I've had the same thought. If all we had to fear was the continuing gradual devaluation of our currency, then one ought to be able to do pretty well by investing in a basket of good, stable US companies, using conservative (e.g., Graham & Dodd type) principles. Those companies ought to hold their real value despite the declining currency, for the reasons you state and others. The problem is that there are other dangers out there - e.g., financial turmoil, US or world-wide recession - that could cause the best laid plans to "gang astray."

Praetorians Local Market Observation: Stanford shopping mall in Palo Alto was a ghost town this morning despite a Stanford/ND home game. The parking lot was half full at 11 am. Most saturdays at this point you'd have to park in Menlo Park and walk over.

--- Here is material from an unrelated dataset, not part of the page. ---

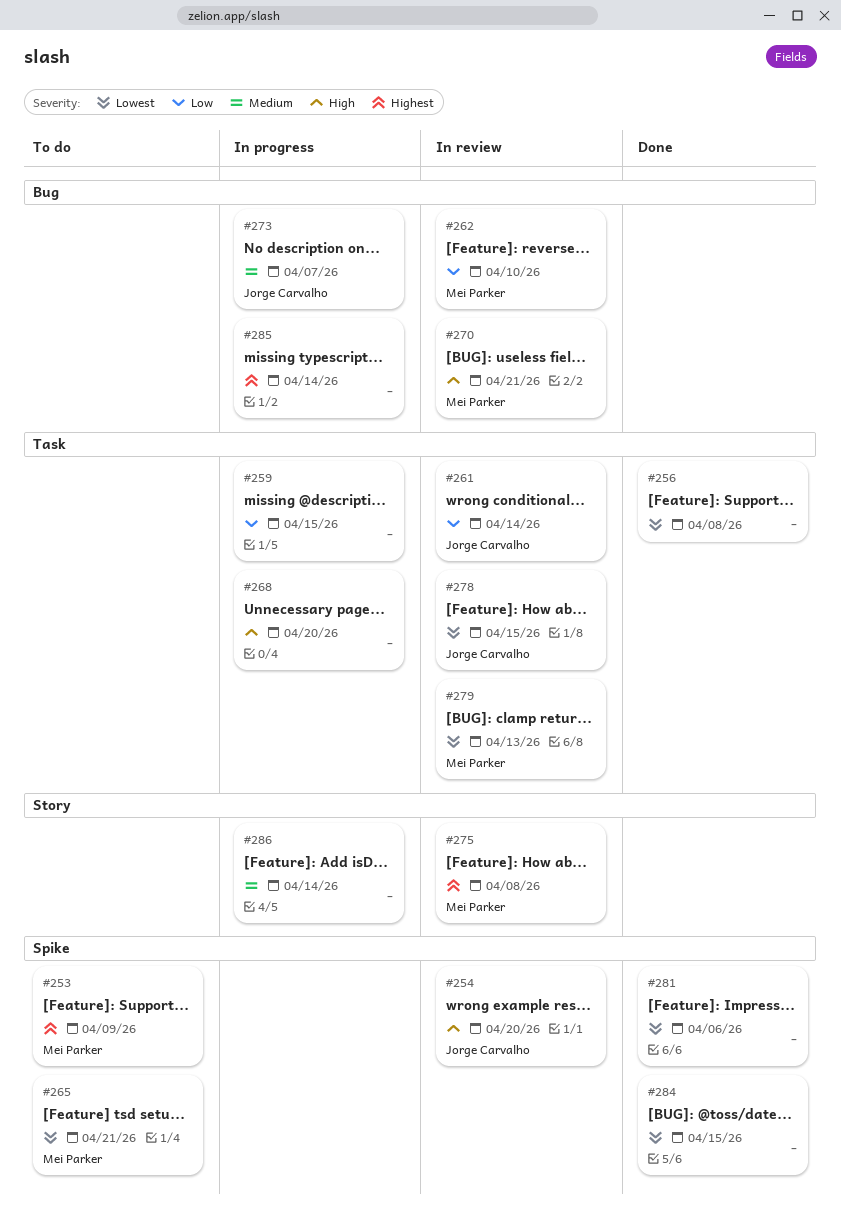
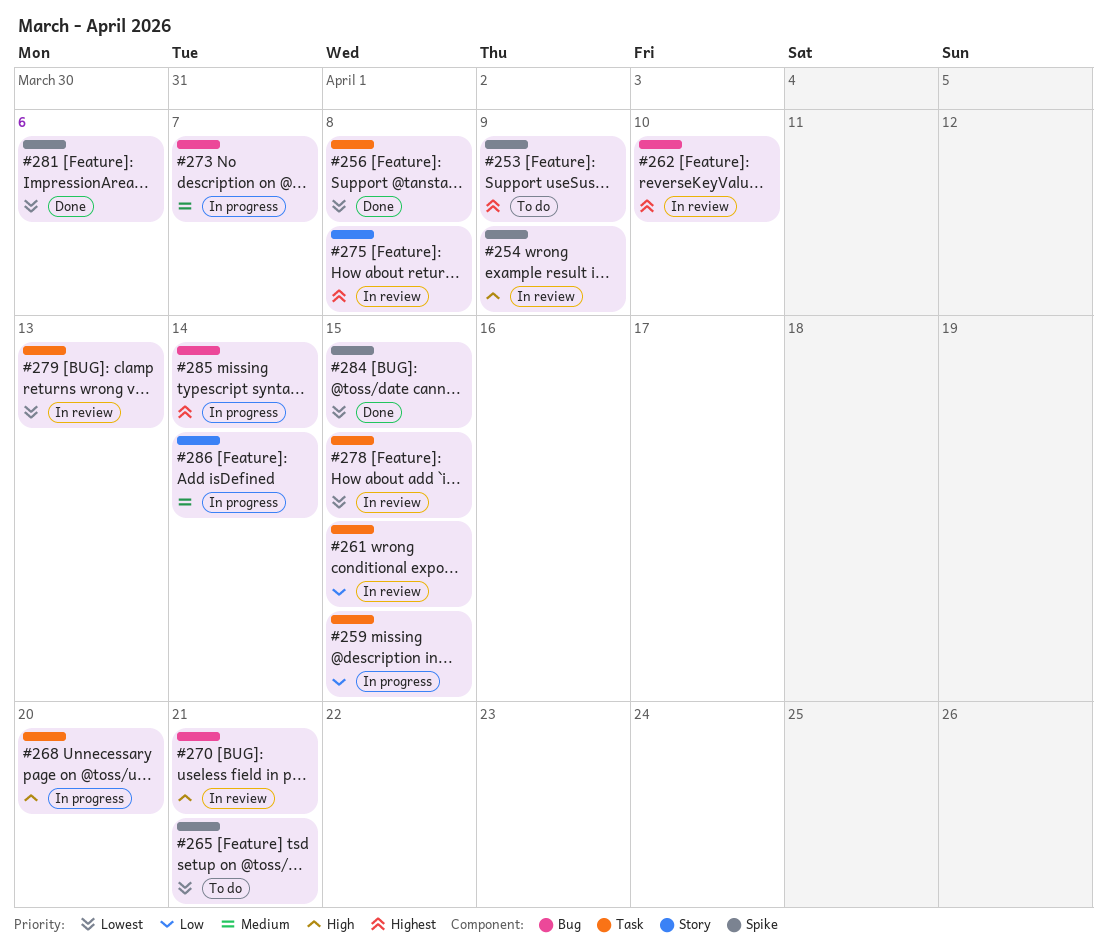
#254, due: Apr 20 -> Apr 9
#261, due: Apr 14 -> Apr 15
#262, priority: Low -> Highest

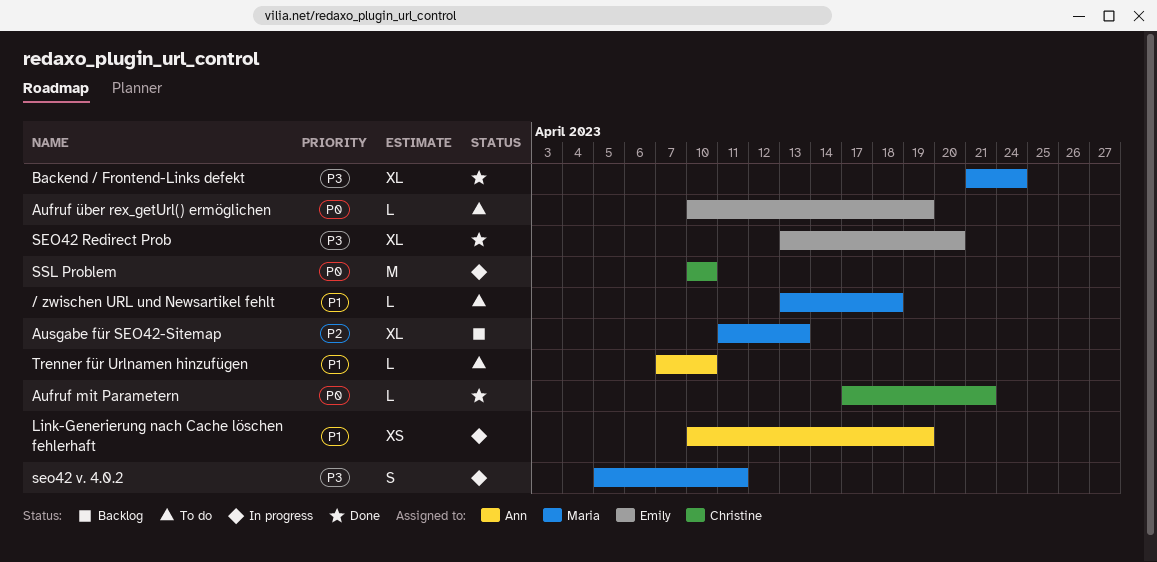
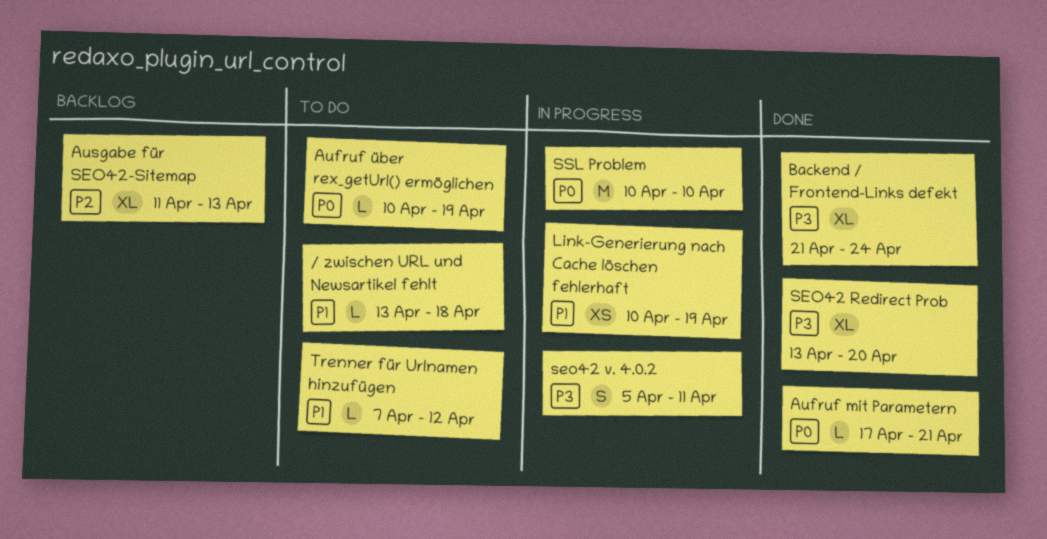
Trenner für Urlnamen hinzufügen, due: Apr 10 -> Apr 12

My wife remarked on it unprompted as we passed through on our daily walk with Prat Jr.

shrug

Cheers,
prat

Some of the commentators have recommended the purchase of closed end muni bond funds, on the theory that they are now very cheap. Others argue for the purchase of treasuries as a hedge against the worst case scenario. Others argue for the purchase of gold.

globeandmail.com
"The head of Fairfax Financial had a front-row seat when the Japanese market began its 15-year retreat. And he thinks the U.S. indexes might be about to do the same"

DEREK DECLOET

00:00 EST Friday, November 23, 2007

"The global credit squeeze is in its "early days," says investor Prem Watsa, who is so bearish that his insurance company has stashed the bulk of its $18-billion investment portfolio into ultrasafe government bonds."

"Just another complicated way to make lose money."

CR can snark!

From the article "Demystifying the Structured Credit Jargon and Identifying the Opportunities.":

CPDO – Constant Proportion Debt Obligation – As referenced in the December 2006 Investment Outlook by Bill Gross, the original form CPDO was offered as a high coupon (LIBOR + 200 basis points), highly rated (AAA) and highly levered (approximately 15x) 10-year security, comprising formulaic rolling of positions in 5-year iTraxx and CDX indices.

Excuse me, has anybody seen my ears? My head just exploded......

For 200 pasis points, you go thru this?